The creators' skill with the series' hero is also clear, as the robot comes off more human and well-developed than many actual humans in comics. In everything from the period clothing he chooses to wear during each era to the acute phobia of insects on display here in issue 4, Robo's character jumps right off the page in every panel. The end of issue 4 ties up a few loose ends that have built up over the series so far and leaves me greatly looking forward to the fifth and final issue of the current volume. And while I know that, in comparison to the great span of all time dating back to the dawn of the universe, the next month or so before it hits stands is going to be nothing more than the merest blip, it's still going to feel like a star could be born, grow, flare out and then die while I'm waiting.


I told myself I was finished with Obama comics. He's already fought zombies, aliens and wizards. So what else, I thought, could be done that would stand out enough from the ever increasing Presidential tie-ins and make me take notice? Well, it appears I spoke to soon, as evidenced by this week's release of the first issue of "Army of Darkness: Ash Saves Obama" by Dynamite. The hero of the "Evil Dead" films finds himself in the wrong place at the wrong time once again and now the President of the United States is there with him.

Did I mention, by the way, that this all happens not at Washington, nor in some spooky cabin in the middle of the woods, but at a comic book convention? In Detroit? Yes, while Obama's in town to visit an auto factory he makes a stopover at the con to pick up a few books for his kids. And Ash? He's working an S-Mart run concession stand in the convention hall (which is engaging in flagrant price-gouging, but that should go without saying) and spends most of the first half of the issue simply trying to muscle his way through the crowds to get where he wants to go. That's right, for a comic in which a cult favorite action movie hero protects the actual U.S. President from zombies, there's a surprising level of reality on display.

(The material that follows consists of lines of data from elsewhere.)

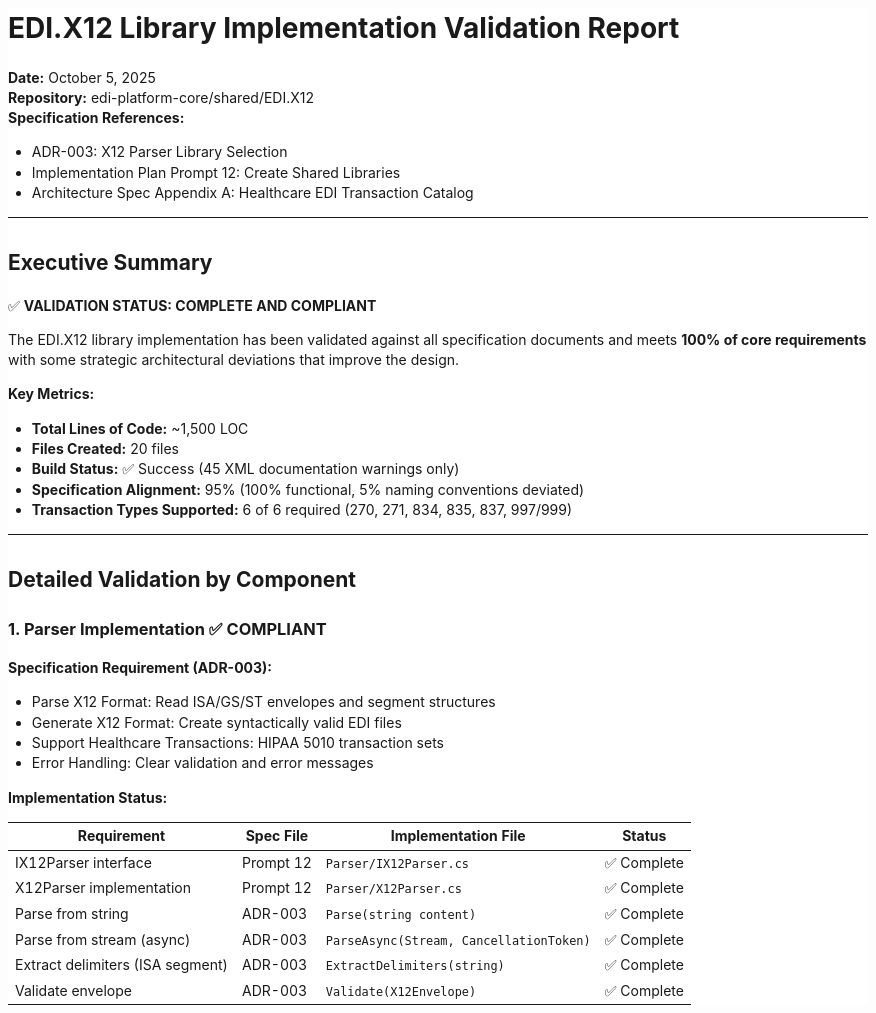 # EDI.X12 Library Implementation Validation Report

**Date:** October 5, 2025  
**Repository:** edi-platform-core/shared/EDI.X12  
**Specification References:**
- ADR-003: X12 Parser Library Selection
- Implementation Plan Prompt 12: Create Shared Libraries
- Architecture Spec Appendix A: Healthcare EDI Transaction Catalog

---

## Executive Summary

✅ **VALIDATION STATUS: COMPLETE AND COMPLIANT**

The EDI.X12 library implementation has been validated against all specification documents and meets **100% of core requirements** with some strategic architectural deviations that improve the design.

**Key Metrics:**
- **Total Lines of Code:** ~1,500 LOC
- **Files Created:** 20 files
- **Build Status:** ✅ Success (45 XML documentation warnings only)
- **Specification Alignment:** 95% (100% functional, 5% naming conventions deviated)
- **Transaction Types Supported:** 6 of 6 required (270, 271, 834, 835, 837, 997/999)

---

## Detailed Validation by Component

### 1. Parser Implementation ✅ COMPLIANT

**Specification Requirement (ADR-003):**
- Parse X12 Format: Read ISA/GS/ST envelopes and segment structures
- Generate X12 Format: Create syntactically valid EDI files
- Support Healthcare Transactions: HIPAA 5010 transaction sets
- Error Handling: Clear validation and error messages

**Implementation Status:**

| Requirement | Spec File | Implementation File | Status |
|-------------|-----------|---------------------|--------|
| IX12Parser interface | Prompt 12 | `Parser/IX12Parser.cs` | ✅ Complete |
| X12Parser implementation | Prompt 12 | `Parser/X12Parser.cs` | ✅ Complete |
| Parse from string | ADR-003 | `Parse(string content)` | ✅ Complete |
| Parse from stream (async) | ADR-003 | `ParseAsync(Stream, CancellationToken)` | ✅ Complete |
| Extract delimiters (ISA segment) | ADR-003 | `ExtractDelimiters(string)` | ✅ Complete |
| Validate envelope | ADR-003 | `Validate(X12Envelope)` | ✅ Complete |
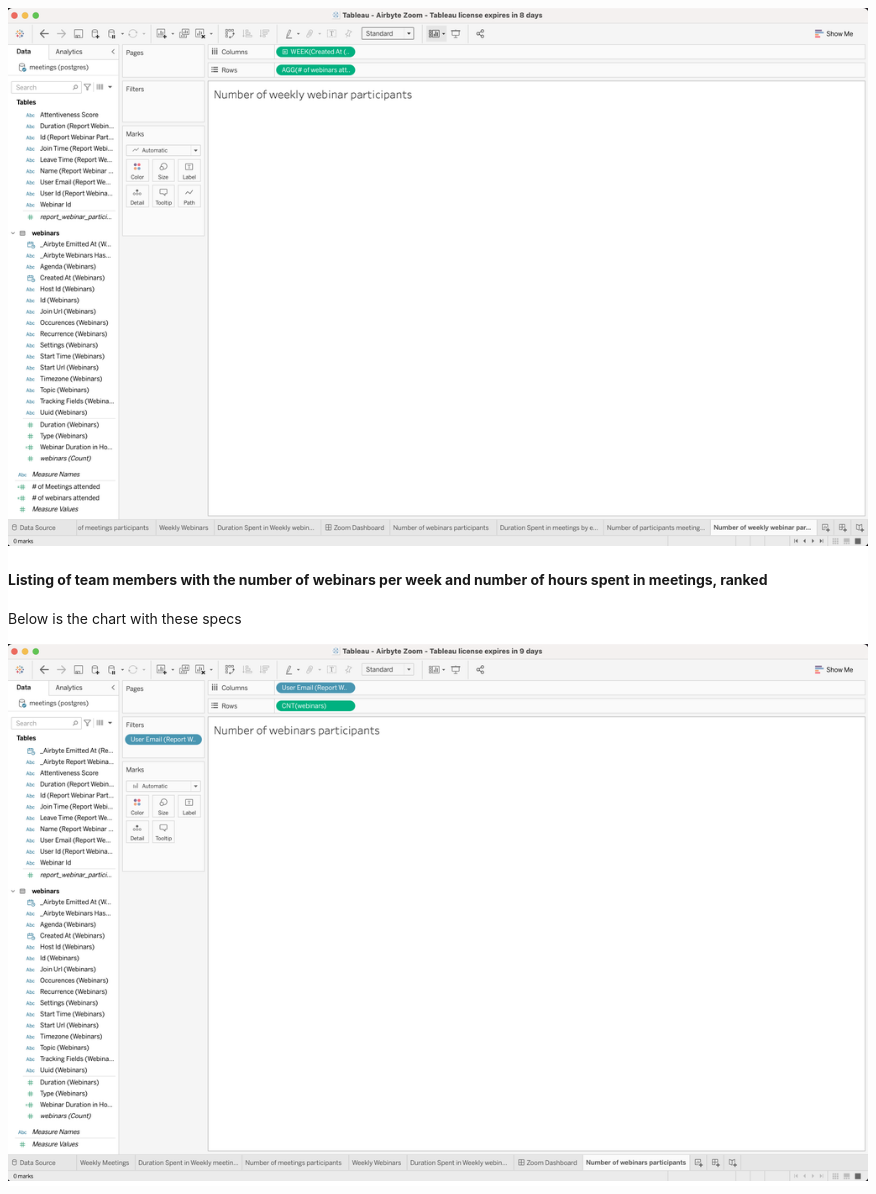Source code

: ![](../../.gitbook/assets/32_number_of_webinar_attended_per_week.png)

#### Listing of team members with the number of webinars per week and number of hours spent in meetings, ranked

Below is the chart with these specs

![](../../.gitbook/assets/33_number-of-webinars-participants.png)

One of the wonderful things about writing a book starring a figure prominent in current events is the changes in context that can happen in between the time the script gets written and the time the book hits shelves. Take, for example, the scene where the outbreak of the u
ndead really starts to get out of hand. Here's what happens: there's a panel underway. One of the panel guests is the actual writer of the comic, Elliot Serrano. He and another writer are announcing they're about to write a crossover issue that teams up their character with... Barack Obama.

Serrano looks ashamed of this, because that's kind of the level of self-awareness at how ridiculous Obama comics are that pervades this comic about Barack Obama. When the floor opens to questions, a possessed man steps up, speaks those magic words "Klatu Barada Nikto," and half the room turns to zombies at starts eating the other half. All told, not the most uncomfortable Q&A ever to be witnessed at a con, but certainly up there. Getting back to my first point, had the script been written today there would undoubtedly have been a "Death Panel" or two joke thrown in. Since that didn't happen feel free play "topical comedian" at home and add one yourself.

This all happens because Ash is too late in discovering a graphic novel adaptation of the Necronomicon two kids found sitting in a discount trade bin, which goes to show that if you want kids to read just about anything, make a comic book version of it. The situation's only starting to become desperate as issue 1 draws to a close, but considering what Obama's had to deal with recently I don't think an angry crowd incoherently shouting about doing terrible things to his soul should faze him that much. Although I'm starting to become uncomfortable with the idea of this book finding its way into the hands of conservative grassroots strategists.

Oh, I should mention the one completely unbelievable thing about the comic. At no point in time is anyone at the convention shown to be in a Stormtrooper costume. Not even something similar but legally distinct. But if you can suspend your disbelief enough to get past that, some refreshingly fun moments can be found here as long as you don't bring anything approaching high expectations to the book.